▶ _WHAT THE TASK ASKS_: Output the stretch of the records from the line containing "Correo electrónico" through the line containing "Automatisierungslösungen für Industrie, Produktion", both lines included, and leave the pictures out of your answer.

▶ _Stored data entries_:
-------
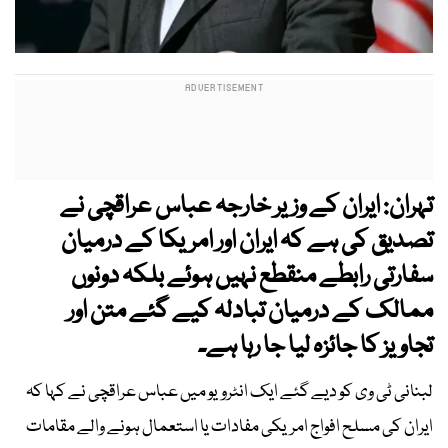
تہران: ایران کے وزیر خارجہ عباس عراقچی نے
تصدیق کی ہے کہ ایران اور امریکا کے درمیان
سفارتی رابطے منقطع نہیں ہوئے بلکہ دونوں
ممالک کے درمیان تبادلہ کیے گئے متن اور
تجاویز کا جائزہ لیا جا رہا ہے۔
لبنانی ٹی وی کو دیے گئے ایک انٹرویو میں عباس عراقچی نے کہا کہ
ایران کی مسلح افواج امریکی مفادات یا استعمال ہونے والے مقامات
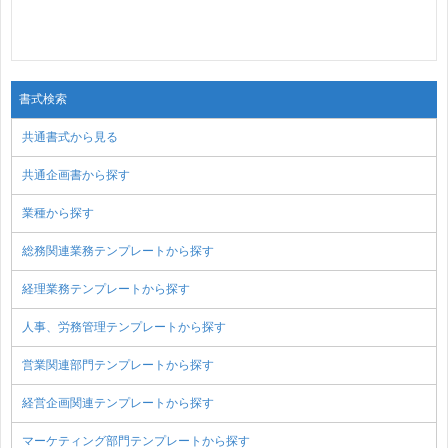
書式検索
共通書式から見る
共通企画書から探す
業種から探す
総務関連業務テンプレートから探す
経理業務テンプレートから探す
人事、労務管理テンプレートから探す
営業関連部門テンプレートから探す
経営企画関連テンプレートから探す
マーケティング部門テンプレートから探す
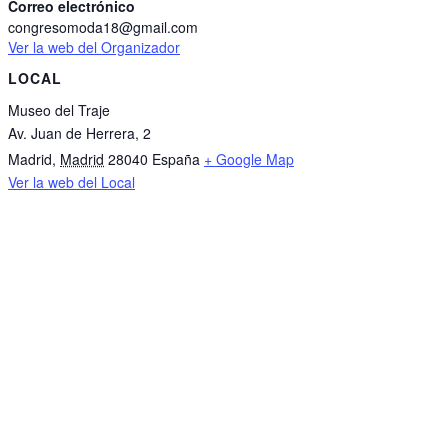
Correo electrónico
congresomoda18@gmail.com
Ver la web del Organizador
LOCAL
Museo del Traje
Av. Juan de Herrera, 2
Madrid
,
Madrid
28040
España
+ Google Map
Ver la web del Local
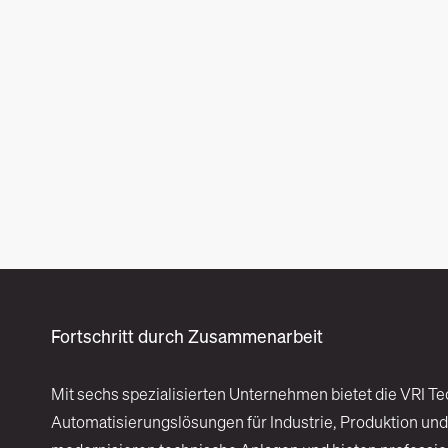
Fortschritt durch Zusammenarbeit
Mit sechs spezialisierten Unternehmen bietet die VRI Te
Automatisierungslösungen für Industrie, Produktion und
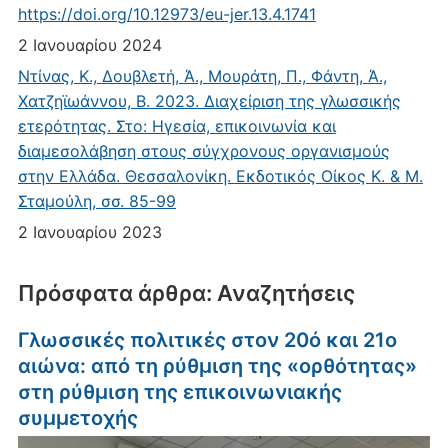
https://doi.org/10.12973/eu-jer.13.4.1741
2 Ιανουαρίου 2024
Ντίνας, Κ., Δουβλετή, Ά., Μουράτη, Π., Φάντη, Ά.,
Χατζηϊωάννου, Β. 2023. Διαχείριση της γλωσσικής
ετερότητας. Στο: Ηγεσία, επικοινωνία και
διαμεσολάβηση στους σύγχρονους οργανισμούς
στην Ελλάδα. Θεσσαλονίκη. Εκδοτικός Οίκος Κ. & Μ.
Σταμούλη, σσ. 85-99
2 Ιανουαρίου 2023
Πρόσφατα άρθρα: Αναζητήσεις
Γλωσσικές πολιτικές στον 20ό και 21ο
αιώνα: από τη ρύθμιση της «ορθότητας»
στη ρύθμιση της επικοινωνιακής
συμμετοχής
-------
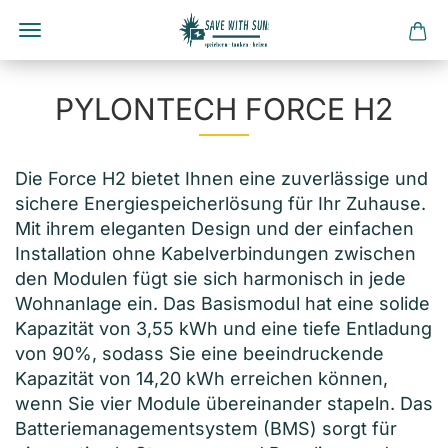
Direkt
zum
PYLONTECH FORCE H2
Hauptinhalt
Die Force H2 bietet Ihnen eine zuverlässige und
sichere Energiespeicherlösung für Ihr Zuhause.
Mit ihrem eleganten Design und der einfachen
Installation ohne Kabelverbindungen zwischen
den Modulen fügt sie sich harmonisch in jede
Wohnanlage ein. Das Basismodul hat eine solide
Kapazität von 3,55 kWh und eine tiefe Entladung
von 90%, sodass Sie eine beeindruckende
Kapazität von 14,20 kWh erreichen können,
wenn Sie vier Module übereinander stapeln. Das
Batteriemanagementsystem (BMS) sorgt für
-------
▶ _EXERCISE SOLUTION_:
Correo electrónico
congresomoda18@gmail.com
Ver la web del Organizador
LOCAL
Museo del Traje
Av. Juan de Herrera, 2
Madrid
,
Madrid
28040
España
+ Google Map
Ver la web del Local
Fortschritt durch Zusammenarbeit
Mit sechs spezialisierten Unternehmen bietet die VRI Te
Automatisierungslösungen für Industrie, Produktion und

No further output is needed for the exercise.